If a line below contains "članove", count it; then state how many such lines there are, and nothing else.
BEGIN RECORDED INFORMATION
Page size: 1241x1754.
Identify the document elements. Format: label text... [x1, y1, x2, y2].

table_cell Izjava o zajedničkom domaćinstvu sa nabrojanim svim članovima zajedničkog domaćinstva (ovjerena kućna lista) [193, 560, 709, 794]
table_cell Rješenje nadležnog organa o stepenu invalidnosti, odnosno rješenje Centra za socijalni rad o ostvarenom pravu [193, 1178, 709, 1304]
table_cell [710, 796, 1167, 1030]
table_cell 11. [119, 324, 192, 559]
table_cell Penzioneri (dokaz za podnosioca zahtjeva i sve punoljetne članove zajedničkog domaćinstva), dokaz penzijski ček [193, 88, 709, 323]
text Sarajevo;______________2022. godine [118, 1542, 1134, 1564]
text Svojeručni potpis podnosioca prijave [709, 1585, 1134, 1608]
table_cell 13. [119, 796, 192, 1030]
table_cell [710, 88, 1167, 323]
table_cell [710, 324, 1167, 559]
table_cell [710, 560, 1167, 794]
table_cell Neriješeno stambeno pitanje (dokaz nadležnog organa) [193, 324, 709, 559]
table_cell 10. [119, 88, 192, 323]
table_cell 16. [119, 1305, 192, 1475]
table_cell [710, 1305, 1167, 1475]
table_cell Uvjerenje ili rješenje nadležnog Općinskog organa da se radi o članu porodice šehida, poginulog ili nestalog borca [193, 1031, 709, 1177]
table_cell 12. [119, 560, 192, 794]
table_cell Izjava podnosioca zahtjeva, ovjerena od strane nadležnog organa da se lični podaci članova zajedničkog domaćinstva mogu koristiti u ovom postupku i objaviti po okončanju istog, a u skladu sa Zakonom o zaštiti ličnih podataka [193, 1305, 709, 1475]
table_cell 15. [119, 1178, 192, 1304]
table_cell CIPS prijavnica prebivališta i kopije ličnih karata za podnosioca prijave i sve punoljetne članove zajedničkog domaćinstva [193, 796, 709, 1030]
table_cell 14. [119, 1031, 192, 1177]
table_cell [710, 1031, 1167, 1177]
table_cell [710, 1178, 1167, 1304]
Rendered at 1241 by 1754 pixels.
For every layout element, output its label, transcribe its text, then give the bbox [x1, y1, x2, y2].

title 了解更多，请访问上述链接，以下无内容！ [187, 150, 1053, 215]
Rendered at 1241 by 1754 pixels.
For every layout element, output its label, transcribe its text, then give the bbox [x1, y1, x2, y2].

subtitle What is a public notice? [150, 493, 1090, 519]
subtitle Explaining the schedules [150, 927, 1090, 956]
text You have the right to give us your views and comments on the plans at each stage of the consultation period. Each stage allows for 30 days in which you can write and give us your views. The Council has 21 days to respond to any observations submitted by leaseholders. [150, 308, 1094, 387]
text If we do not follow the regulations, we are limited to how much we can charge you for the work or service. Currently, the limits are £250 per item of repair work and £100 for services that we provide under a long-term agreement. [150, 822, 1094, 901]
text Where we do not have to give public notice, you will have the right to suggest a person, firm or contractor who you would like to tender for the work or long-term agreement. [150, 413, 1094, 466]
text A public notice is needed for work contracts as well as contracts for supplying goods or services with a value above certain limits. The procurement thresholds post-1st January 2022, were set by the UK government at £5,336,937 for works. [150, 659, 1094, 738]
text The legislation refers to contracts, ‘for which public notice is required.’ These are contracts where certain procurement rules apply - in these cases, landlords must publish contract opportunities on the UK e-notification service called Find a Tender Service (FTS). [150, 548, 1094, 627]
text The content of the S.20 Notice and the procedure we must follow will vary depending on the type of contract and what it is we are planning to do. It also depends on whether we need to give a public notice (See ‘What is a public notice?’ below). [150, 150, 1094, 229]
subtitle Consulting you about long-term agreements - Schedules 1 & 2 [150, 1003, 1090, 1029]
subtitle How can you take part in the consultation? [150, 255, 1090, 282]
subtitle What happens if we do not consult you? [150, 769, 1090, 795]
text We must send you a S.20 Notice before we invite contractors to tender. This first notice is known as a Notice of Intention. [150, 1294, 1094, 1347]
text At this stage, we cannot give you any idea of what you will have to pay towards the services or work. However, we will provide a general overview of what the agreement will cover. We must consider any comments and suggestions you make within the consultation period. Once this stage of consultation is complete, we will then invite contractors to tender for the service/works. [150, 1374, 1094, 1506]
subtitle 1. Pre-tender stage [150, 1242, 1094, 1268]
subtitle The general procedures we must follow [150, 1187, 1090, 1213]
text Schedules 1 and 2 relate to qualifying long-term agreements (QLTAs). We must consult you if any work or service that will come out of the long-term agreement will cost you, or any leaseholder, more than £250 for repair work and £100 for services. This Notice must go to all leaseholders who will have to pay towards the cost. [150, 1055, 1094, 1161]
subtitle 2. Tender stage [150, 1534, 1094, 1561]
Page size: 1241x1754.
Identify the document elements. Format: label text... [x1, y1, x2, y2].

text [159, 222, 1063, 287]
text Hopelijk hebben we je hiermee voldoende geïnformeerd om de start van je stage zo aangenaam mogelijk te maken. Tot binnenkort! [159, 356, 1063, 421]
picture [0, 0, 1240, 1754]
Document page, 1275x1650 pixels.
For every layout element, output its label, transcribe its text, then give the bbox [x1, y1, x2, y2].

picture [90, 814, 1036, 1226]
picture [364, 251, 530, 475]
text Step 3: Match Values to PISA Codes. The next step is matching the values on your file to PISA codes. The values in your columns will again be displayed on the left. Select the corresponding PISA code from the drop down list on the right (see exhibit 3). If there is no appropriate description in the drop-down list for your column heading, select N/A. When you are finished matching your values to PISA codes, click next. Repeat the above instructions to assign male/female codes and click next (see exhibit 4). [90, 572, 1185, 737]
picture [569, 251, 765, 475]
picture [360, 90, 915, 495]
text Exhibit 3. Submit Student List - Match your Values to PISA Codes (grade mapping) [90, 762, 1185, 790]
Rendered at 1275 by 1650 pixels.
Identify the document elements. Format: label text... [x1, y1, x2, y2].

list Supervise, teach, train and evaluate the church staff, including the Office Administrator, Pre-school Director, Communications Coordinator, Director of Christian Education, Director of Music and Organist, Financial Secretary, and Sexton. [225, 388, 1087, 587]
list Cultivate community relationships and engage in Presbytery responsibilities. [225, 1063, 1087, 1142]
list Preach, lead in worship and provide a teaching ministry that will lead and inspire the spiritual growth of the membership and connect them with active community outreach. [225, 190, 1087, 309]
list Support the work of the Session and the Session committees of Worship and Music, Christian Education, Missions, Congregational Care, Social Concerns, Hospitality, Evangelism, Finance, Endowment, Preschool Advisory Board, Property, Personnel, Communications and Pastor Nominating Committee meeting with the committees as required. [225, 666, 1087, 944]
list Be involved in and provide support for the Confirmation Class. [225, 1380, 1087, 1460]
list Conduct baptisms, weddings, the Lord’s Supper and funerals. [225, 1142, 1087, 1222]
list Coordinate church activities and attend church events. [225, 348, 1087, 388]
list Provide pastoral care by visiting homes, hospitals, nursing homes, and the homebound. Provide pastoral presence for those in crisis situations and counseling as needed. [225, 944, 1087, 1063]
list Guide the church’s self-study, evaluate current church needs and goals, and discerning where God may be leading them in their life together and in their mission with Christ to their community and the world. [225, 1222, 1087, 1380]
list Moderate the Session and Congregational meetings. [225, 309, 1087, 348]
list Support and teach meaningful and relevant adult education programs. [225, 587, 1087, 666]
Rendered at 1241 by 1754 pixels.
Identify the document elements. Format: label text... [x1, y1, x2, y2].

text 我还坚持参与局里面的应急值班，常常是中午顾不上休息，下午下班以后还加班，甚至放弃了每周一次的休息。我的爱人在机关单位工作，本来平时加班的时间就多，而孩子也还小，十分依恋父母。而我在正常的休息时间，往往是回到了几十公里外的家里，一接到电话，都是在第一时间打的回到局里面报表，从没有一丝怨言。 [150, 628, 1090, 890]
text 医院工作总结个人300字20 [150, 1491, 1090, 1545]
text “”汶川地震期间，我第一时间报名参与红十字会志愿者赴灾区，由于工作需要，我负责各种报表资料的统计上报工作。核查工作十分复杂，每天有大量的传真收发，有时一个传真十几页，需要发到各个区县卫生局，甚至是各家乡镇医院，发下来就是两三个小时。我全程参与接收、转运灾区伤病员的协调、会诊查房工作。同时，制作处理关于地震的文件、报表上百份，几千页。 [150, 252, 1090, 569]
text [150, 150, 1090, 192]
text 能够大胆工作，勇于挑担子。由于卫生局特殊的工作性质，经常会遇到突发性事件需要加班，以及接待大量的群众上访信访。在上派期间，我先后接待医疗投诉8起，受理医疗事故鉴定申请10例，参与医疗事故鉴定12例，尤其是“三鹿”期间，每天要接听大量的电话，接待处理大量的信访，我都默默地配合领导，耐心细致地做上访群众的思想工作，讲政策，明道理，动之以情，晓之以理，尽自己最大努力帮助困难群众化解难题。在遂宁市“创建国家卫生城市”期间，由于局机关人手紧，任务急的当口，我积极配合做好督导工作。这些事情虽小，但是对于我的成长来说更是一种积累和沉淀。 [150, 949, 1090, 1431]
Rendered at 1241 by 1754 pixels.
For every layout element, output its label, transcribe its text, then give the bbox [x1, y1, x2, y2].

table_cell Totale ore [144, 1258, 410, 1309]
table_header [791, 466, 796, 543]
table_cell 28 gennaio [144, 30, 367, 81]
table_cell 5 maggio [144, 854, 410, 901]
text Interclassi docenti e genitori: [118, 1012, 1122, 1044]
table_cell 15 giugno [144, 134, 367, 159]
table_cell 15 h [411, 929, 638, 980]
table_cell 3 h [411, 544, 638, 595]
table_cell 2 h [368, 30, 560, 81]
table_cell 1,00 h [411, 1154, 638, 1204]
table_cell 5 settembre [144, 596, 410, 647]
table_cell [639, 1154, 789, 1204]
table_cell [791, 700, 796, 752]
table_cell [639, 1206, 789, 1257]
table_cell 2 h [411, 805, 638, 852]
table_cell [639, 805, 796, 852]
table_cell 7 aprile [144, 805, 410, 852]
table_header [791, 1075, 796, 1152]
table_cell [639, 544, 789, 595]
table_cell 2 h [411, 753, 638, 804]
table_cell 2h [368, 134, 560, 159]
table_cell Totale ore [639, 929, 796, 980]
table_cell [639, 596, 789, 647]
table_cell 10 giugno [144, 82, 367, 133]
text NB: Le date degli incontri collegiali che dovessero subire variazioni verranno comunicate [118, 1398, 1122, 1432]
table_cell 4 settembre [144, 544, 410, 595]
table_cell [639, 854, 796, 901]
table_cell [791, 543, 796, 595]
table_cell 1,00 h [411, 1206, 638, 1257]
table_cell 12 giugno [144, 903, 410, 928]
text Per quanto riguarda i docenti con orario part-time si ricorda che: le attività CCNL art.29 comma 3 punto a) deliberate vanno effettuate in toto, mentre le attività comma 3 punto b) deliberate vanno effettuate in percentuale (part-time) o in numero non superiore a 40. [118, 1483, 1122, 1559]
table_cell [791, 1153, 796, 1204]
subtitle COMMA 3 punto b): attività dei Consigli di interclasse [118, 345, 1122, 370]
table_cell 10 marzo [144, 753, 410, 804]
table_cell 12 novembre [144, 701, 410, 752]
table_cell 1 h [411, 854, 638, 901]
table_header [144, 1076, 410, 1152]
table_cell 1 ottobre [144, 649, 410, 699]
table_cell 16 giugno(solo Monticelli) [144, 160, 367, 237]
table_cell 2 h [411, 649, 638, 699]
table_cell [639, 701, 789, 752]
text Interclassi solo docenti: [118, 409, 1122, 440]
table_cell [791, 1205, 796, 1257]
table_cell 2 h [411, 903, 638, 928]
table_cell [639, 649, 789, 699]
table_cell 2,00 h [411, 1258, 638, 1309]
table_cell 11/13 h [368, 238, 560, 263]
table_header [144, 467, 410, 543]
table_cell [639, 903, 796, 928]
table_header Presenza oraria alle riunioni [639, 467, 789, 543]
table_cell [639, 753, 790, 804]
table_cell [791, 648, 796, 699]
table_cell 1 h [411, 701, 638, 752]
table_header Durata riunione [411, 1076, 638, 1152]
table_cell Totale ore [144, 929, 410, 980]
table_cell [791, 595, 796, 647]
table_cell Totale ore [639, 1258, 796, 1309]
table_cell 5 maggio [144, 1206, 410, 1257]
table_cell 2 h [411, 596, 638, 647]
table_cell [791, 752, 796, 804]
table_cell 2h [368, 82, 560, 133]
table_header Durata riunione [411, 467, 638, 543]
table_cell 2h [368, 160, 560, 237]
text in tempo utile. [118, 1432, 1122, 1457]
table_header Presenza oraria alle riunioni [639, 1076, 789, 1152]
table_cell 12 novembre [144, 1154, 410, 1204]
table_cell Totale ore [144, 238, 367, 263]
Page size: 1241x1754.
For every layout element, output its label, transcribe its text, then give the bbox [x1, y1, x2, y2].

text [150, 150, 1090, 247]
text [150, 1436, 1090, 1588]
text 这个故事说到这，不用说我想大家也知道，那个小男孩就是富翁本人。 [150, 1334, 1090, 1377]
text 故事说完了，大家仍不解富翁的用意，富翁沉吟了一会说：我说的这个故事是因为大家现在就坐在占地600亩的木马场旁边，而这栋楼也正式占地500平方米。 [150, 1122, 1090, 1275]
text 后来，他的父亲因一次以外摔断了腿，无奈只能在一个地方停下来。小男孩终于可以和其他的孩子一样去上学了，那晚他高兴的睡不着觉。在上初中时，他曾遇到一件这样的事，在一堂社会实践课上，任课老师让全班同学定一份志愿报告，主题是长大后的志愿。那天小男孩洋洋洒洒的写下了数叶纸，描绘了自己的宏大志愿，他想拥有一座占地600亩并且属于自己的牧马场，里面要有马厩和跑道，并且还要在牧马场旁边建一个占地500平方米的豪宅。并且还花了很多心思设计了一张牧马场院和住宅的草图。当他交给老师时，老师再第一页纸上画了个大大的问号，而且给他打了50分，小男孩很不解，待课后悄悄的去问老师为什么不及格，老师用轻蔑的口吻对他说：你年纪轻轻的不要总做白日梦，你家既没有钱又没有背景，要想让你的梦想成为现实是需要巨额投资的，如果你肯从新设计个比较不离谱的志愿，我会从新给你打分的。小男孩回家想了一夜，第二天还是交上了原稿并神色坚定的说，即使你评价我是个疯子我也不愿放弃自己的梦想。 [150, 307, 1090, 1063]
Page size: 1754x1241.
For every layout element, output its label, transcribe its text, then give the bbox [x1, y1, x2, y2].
END RECORDED INFORMATION
* RESPONSE TO THIS EXERCISE: 2